Как бы то ни было, именно в Германии, в Вюрцбурге, а позже – в бельгийском Остенде, при активном участии своих новых немецких сторонников, Блаватская приступила к работе над своим главным трудом, знаменитым «Тайным учением». Мнение о его безнадежно компилятивном характере сильно преувеличено. Достаточно указать на то мастерство, с которым Блаватская в первом томе переходит от древних индийских доктрин к космологии нового времени, включая работы Иммануила Канта (часть I, станца 4, раздел 5). В силу ряда второстепенных причин, в 1887 году Елена Петровна перебралась в Лондон, где и жила почти безвыездно, вплоть до своей смерти, последовавшей 8 мая 1891 года. Теософы во всем мире, сохранившие верность памяти основательницы своего общества, продолжают и в наше время отмечать эту дату, носящую название «Дня белого лотоса». Что же касалось немецких теософов, то большинством исследователей подчеркивается их исключительная активность в конце XIX – начале XX века.

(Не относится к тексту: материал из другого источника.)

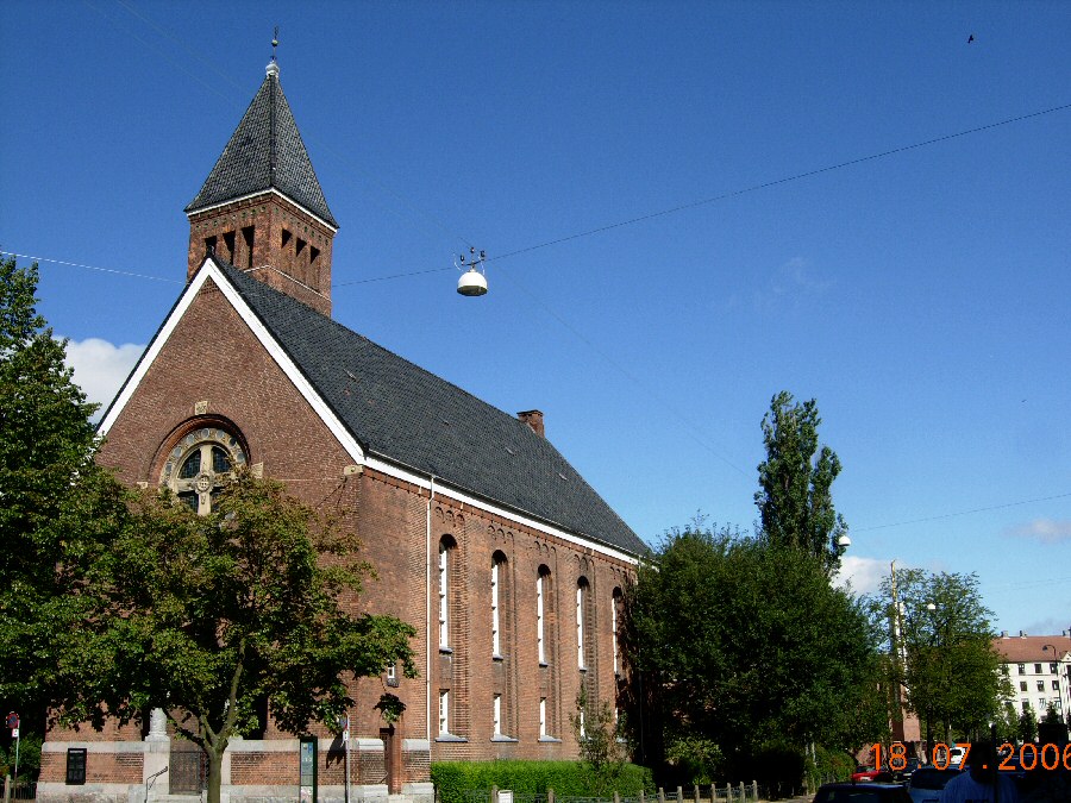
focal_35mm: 36
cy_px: 402
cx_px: 536
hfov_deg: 51.4
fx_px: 1114
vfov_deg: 39.7
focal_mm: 7.5
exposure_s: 1/304
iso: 50
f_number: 6.1
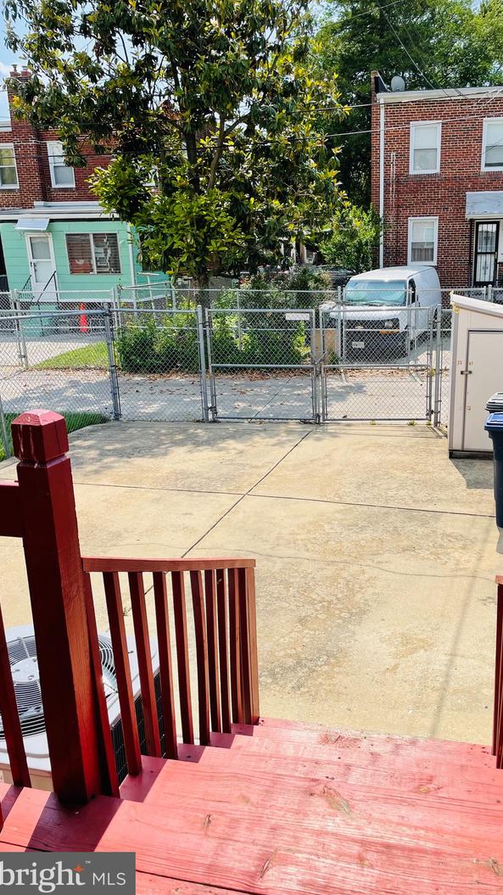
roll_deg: +1.2
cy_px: 443
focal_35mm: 29
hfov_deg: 39.7
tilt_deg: -14.5
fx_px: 688
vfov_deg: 66.1
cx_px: 330
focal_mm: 4.2
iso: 32
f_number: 1.6
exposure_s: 1/3125
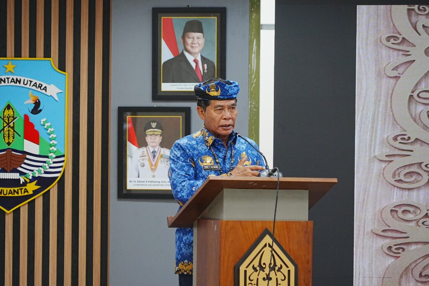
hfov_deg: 10.2
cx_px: 214
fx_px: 2395
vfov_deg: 6.8
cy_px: 143
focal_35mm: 201
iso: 3200
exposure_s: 1/160
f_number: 6.3
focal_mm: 201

Таковы исторические корни возникновения антропософской доктрины. Ну, а затем, в 1912 году, произошла встреча Рудольфа Штейнера и Андрея Белого – встреча, которой потомство обязано метафизической концепцией романа «Петербург», вошедшего в число базовых текстов «петербургского мифа». Сказанное позволяет расматривать эту концепцию как один из примеров весьма плодотворных русско-немецких эзотерических связей конца «петербургского периода».

Блок

Многое из того, что имело отношение к немецкой культуре в дореволюционных стихах, поэмах и статьях Александра Блока, предсказуемо, очевидно и в подробных комментариях не нуждается. Нам представляется более интересным обратиться к небольшому циклу стихов и прозы, написанному Блоком вскоре после революции, в январе 1918 года и достаточно быстро опубликованного. Мы говорим в первую очередь о поэме «Двенадцать», о стихотворении «Скифы» и о статье «Интеллигенция и революция», вместе с менее значительными текстами, которые представляют литературный контекст этих магистральных для позднего Блока вещей. Поэт, как известно, придавал исключительное значение творческому подъему того холодного января. В записке, составленной в 1920 году и специально посвященной обстоятельствам написания «Двенадцати», он подчеркнул, что так безоглядно он «отдался стихии» лишь дважды до этого – в январе 1907-го и в марте 1914-го. Читателю не составит труда восстановить в памяти, создание каких произведений поэт вспоминал в данном случае. Известна и запись, внесенная Блоком в свой дневник под датой 29 января 1918 года. «Сегодня я – гений», – писал обычно строгий к себе поэт в день завершения текста «Двенадцати».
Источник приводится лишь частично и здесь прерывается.